[start DATA SUPPLIED]

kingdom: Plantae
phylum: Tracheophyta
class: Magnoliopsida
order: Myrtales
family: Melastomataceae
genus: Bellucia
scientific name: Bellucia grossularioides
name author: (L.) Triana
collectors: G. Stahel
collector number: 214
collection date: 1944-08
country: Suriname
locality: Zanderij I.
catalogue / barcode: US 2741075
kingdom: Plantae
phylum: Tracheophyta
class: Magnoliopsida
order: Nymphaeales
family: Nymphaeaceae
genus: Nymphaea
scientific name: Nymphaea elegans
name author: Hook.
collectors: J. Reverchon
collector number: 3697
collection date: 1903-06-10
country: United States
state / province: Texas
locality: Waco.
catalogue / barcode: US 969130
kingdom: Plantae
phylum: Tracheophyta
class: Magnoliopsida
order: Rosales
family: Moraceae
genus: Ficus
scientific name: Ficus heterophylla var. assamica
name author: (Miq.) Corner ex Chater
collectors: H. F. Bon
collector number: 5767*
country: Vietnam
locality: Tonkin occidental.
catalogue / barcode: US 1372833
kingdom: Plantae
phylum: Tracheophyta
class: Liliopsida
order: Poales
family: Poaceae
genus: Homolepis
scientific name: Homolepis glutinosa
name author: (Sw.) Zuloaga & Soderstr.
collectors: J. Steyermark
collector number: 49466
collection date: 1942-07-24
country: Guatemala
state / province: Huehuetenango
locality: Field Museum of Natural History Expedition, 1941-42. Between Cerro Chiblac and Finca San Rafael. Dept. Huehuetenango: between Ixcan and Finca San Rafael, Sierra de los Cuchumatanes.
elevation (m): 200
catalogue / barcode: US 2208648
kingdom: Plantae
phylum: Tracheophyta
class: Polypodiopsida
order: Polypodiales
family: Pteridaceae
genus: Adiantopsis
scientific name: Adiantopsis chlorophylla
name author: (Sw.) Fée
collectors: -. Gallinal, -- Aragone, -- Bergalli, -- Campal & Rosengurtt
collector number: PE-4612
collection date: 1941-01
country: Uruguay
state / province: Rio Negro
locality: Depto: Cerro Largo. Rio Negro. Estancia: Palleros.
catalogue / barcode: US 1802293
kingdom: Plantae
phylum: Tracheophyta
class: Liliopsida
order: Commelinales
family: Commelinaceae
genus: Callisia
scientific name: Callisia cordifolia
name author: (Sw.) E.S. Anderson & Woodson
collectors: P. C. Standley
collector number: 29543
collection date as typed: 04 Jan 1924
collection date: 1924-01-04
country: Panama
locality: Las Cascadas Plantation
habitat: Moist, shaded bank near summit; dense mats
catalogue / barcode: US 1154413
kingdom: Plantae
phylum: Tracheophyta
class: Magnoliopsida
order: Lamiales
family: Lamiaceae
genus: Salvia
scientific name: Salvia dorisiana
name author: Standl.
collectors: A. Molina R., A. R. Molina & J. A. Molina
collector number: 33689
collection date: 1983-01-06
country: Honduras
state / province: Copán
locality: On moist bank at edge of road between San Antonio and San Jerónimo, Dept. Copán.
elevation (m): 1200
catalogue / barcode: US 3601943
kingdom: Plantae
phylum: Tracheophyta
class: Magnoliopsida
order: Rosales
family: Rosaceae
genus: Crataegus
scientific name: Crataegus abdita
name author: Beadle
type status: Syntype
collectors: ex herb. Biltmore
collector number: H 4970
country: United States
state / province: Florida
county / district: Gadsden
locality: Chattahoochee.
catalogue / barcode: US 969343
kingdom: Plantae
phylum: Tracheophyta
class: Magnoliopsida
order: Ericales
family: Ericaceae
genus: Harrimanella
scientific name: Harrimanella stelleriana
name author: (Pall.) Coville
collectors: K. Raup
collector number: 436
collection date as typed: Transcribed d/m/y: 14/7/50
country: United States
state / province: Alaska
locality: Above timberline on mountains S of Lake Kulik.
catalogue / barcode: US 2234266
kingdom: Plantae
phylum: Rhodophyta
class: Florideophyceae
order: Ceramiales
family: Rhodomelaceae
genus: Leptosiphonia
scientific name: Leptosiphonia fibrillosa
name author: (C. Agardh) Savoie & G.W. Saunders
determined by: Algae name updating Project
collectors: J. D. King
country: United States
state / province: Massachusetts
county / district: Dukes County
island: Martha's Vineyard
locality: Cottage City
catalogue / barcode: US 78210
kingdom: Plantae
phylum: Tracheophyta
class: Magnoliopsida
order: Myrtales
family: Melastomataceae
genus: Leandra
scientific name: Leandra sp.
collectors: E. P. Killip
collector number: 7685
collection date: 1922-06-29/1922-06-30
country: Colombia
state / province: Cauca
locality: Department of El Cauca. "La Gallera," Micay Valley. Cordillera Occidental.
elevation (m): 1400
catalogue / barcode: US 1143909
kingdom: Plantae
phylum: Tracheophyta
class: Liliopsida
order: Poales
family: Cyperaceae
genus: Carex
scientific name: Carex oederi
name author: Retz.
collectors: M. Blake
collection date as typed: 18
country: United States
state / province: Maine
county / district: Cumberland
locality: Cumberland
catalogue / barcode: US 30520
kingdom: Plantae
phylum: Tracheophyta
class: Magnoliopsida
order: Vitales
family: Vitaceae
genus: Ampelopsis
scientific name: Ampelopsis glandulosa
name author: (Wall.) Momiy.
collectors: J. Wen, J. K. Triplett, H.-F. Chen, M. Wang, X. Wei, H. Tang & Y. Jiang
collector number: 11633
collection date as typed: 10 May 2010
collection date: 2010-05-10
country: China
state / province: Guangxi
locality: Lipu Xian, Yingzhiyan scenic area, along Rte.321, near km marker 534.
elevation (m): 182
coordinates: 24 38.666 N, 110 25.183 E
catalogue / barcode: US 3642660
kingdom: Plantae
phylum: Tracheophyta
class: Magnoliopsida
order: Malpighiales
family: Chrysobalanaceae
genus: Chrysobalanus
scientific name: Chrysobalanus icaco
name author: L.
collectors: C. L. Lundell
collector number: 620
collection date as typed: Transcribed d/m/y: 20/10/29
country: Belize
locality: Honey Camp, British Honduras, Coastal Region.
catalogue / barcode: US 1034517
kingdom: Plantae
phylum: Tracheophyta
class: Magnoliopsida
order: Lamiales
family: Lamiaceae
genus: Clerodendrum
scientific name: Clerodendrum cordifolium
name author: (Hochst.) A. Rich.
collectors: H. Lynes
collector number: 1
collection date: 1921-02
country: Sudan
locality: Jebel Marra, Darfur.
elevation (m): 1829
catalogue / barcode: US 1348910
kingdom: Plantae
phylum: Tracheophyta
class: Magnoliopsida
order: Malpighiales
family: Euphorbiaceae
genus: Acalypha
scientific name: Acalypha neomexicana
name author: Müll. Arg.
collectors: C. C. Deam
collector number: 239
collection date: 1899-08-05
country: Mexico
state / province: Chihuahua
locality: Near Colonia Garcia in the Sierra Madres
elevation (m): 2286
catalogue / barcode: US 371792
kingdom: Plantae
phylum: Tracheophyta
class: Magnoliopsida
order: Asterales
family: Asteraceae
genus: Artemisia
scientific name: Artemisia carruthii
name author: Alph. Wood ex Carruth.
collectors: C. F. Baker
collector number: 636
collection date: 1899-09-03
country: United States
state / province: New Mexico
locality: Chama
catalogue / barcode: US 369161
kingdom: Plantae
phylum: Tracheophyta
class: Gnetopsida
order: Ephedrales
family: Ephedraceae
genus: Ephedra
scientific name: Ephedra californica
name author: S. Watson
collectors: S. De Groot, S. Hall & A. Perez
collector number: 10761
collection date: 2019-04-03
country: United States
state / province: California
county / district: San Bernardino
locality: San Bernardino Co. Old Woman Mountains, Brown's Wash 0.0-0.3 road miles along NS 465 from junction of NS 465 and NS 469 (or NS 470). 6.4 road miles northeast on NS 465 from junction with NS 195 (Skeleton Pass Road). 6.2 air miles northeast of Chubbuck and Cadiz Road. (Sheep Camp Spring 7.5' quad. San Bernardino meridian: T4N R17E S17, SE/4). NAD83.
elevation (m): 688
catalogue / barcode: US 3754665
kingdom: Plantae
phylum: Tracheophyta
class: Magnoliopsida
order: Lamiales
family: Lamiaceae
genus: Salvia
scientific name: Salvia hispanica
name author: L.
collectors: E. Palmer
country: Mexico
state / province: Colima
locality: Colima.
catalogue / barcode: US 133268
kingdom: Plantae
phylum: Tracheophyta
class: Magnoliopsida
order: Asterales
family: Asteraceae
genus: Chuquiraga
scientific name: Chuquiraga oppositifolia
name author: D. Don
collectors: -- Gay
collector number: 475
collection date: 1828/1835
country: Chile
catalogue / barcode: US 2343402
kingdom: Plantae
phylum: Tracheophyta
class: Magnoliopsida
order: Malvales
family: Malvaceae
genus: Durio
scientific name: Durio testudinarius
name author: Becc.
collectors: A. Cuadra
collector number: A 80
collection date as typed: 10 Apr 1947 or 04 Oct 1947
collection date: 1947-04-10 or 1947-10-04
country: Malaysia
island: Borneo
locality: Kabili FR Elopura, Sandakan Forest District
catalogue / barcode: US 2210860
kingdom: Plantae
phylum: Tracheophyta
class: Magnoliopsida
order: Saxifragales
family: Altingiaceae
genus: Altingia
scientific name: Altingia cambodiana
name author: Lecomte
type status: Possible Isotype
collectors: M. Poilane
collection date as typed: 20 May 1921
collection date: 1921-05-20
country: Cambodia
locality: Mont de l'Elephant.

[end DATA SUPPLIED]

THE EXERCISE: Reproduce the material above word for word, beginning with its first line and continuing through the line that contains "state / province: Huehuetenango".

ANSWER IN FULL:
kingdom: Plantae
phylum: Tracheophyta
class: Magnoliopsida
order: Myrtales
family: Melastomataceae
genus: Bellucia
scientific name: Bellucia grossularioides
name author: (L.) Triana
collectors: G. Stahel
collector number: 214
collection date: 1944-08
country: Suriname
locality: Zanderij I.
catalogue / barcode: US 2741075
kingdom: Plantae
phylum: Tracheophyta
class: Magnoliopsida
order: Nymphaeales
family: Nymphaeaceae
genus: Nymphaea
scientific name: Nymphaea elegans
name author: Hook.
collectors: J. Reverchon
collector number: 3697
collection date: 1903-06-10
country: United States
state / province: Texas
locality: Waco.
catalogue / barcode: US 969130
kingdom: Plantae
phylum: Tracheophyta
class: Magnoliopsida
order: Rosales
family: Moraceae
genus: Ficus
scientific name: Ficus heterophylla var. assamica
name author: (Miq.) Corner ex Chater
collectors: H. F. Bon
collector number: 5767*
country: Vietnam
locality: Tonkin occidental.
catalogue / barcode: US 1372833
kingdom: Plantae
phylum: Tracheophyta
class: Liliopsida
order: Poales
family: Poaceae
genus: Homolepis
scientific name: Homolepis glutinosa
name author: (Sw.) Zuloaga & Soderstr.
collectors: J. Steyermark
collector number: 49466
collection date: 1942-07-24
country: Guatemala
state / province: Huehuetenango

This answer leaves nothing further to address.